**TASK TO COMPLETE**
Return each line of the data below verbatim, keeping every character unchanged.

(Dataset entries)
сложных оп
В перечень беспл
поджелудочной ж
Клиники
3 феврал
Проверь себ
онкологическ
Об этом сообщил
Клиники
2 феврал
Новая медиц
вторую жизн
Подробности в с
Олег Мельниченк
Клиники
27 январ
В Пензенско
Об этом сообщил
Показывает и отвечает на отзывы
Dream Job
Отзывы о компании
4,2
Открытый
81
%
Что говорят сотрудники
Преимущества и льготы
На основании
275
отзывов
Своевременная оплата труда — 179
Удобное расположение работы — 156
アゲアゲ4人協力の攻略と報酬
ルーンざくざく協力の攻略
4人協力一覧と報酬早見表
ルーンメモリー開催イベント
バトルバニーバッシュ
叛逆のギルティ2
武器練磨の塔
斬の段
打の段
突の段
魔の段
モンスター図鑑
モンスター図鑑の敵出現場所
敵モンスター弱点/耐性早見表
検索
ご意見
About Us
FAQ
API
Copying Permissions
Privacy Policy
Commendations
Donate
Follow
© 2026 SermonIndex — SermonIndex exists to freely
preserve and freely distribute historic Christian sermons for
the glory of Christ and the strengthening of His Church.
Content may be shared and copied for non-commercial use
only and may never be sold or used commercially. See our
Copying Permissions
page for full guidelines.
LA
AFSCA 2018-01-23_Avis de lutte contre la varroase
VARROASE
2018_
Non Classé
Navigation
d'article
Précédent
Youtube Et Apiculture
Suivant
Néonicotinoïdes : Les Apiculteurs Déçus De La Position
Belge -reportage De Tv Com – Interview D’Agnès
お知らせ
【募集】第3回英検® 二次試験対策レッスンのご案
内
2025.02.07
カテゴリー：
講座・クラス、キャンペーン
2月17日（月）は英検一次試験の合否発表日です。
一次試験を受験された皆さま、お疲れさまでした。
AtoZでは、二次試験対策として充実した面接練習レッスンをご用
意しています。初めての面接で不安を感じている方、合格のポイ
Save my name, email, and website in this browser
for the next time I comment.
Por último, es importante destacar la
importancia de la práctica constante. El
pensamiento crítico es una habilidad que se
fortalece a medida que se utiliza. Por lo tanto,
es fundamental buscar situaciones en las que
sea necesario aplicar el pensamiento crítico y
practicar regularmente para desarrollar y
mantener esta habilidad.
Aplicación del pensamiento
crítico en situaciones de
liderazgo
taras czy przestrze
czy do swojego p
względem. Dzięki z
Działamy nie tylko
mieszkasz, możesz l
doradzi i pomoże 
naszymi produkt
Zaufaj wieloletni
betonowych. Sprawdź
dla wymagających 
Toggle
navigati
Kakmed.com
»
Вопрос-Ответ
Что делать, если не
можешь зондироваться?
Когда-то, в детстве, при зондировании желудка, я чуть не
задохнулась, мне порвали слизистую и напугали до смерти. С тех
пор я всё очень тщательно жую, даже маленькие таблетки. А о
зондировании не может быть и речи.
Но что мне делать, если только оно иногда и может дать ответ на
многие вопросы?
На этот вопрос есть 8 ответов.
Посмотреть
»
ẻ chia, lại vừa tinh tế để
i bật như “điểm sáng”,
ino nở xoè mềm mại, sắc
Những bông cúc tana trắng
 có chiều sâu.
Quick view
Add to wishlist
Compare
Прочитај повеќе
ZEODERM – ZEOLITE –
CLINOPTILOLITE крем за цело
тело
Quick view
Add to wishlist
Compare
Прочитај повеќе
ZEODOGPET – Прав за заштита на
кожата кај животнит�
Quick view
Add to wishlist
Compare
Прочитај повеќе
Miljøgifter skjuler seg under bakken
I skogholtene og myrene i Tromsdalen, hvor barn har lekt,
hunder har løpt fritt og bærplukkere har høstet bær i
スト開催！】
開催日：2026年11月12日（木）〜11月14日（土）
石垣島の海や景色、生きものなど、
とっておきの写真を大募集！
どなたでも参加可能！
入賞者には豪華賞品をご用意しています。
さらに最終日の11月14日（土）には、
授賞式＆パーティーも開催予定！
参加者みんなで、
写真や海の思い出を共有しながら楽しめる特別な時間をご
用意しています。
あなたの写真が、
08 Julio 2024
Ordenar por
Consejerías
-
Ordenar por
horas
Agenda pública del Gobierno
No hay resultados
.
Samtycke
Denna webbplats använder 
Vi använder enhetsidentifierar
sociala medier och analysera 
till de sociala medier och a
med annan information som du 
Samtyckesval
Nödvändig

**RESULT OF THE TASK**
сложных оп
В перечень беспл
поджелудочной ж
Клиники
3 феврал
Проверь себ
онкологическ
Об этом сообщил
Клиники
2 феврал
Новая медиц
вторую жизн
Подробности в с
Олег Мельниченк
Клиники
27 январ
В Пензенско
Об этом сообщил
Показывает и отвечает на отзывы
Dream Job
Отзывы о компании
4,2
Открытый
81
%
Что говорят сотрудники
Преимущества и льготы
На основании
275
отзывов
Своевременная оплата труда — 179
Удобное расположение работы — 156
アゲアゲ4人協力の攻略と報酬
ルーンざくざく協力の攻略
4人協力一覧と報酬早見表
ルーンメモリー開催イベント
バトルバニーバッシュ
叛逆のギルティ2
武器練磨の塔
斬の段
打の段
突の段
魔の段
モンスター図鑑
モンスター図鑑の敵出現場所
敵モンスター弱点/耐性早見表
検索
ご意見
About Us
FAQ
API
Copying Permissions
Privacy Policy
Commendations
Donate
Follow
© 2026 SermonIndex — SermonIndex exists to freely
preserve and freely distribute historic Christian sermons for
the glory of Christ and the strengthening of His Church.
Content may be shared and copied for non-commercial use
only and may never be sold or used commercially. See our
Copying Permissions
page for full guidelines.
LA
AFSCA 2018-01-23_Avis de lutte contre la varroase
VARROASE
2018_
Non Classé
Navigation
d'article
Précédent
Youtube Et Apiculture
Suivant
Néonicotinoïdes : Les Apiculteurs Déçus De La Position
Belge -reportage De Tv Com – Interview D’Agnès
お知らせ
【募集】第3回英検® 二次試験対策レッスンのご案
内
2025.02.07
カテゴリー：
講座・クラス、キャンペーン
2月17日（月）は英検一次試験の合否発表日です。
一次試験を受験された皆さま、お疲れさまでした。
AtoZでは、二次試験対策として充実した面接練習レッスンをご用
意しています。初めての面接で不安を感じている方、合格のポイ
Save my name, email, and website in this browser
for the next time I comment.
Por último, es importante destacar la
importancia de la práctica constante. El
pensamiento crítico es una habilidad que se
fortalece a medida que se utiliza. Por lo tanto,
es fundamental buscar situaciones en las que
sea necesario aplicar el pensamiento crítico y
practicar regularmente para desarrollar y
mantener esta habilidad.
Aplicación del pensamiento
crítico en situaciones de
liderazgo
taras czy przestrze
czy do swojego p
względem. Dzięki z
Działamy nie tylko
mieszkasz, możesz l
doradzi i pomoże 
naszymi produkt
Zaufaj wieloletni
betonowych. Sprawdź
dla wymagających 
Toggle
navigati
Kakmed.com
»
Вопрос-Ответ
Что делать, если не
можешь зондироваться?
Когда-то, в детстве, при зондировании желудка, я чуть не
задохнулась, мне порвали слизистую и напугали до смерти. С тех
пор я всё очень тщательно жую, даже маленькие таблетки. А о
зондировании не может быть и речи.
Но что мне делать, если только оно иногда и может дать ответ на
многие вопросы?
На этот вопрос есть 8 ответов.
Посмотреть
»
ẻ chia, lại vừa tinh tế để
i bật như “điểm sáng”,
ino nở xoè mềm mại, sắc
Những bông cúc tana trắng
 có chiều sâu.
Quick view
Add to wishlist
Compare
Прочитај повеќе
ZEODERM – ZEOLITE –
CLINOPTILOLITE крем за цело
тело
Quick view
Add to wishlist
Compare
Прочитај повеќе
ZEODOGPET – Прав за заштита на
кожата кај животнит�
Quick view
Add to wishlist
Compare
Прочитај повеќе
Miljøgifter skjuler seg under bakken
I skogholtene og myrene i Tromsdalen, hvor barn har lekt,
hunder har løpt fritt og bærplukkere har høstet bær i
スト開催！】
開催日：2026年11月12日（木）〜11月14日（土）
石垣島の海や景色、生きものなど、
とっておきの写真を大募集！
どなたでも参加可能！
入賞者には豪華賞品をご用意しています。
さらに最終日の11月14日（土）には、
授賞式＆パーティーも開催予定！
参加者みんなで、
写真や海の思い出を共有しながら楽しめる特別な時間をご
用意しています。
あなたの写真が、
08 Julio 2024
Ordenar por
Consejerías
-
Ordenar por
horas
Agenda pública del Gobierno
No hay resultados
.
Samtycke
Denna webbplats använder 
Vi använder enhetsidentifierar
sociala medier och analysera 
till de sociala medier och a
med annan information som du 
Samtyckesval
Nödvändig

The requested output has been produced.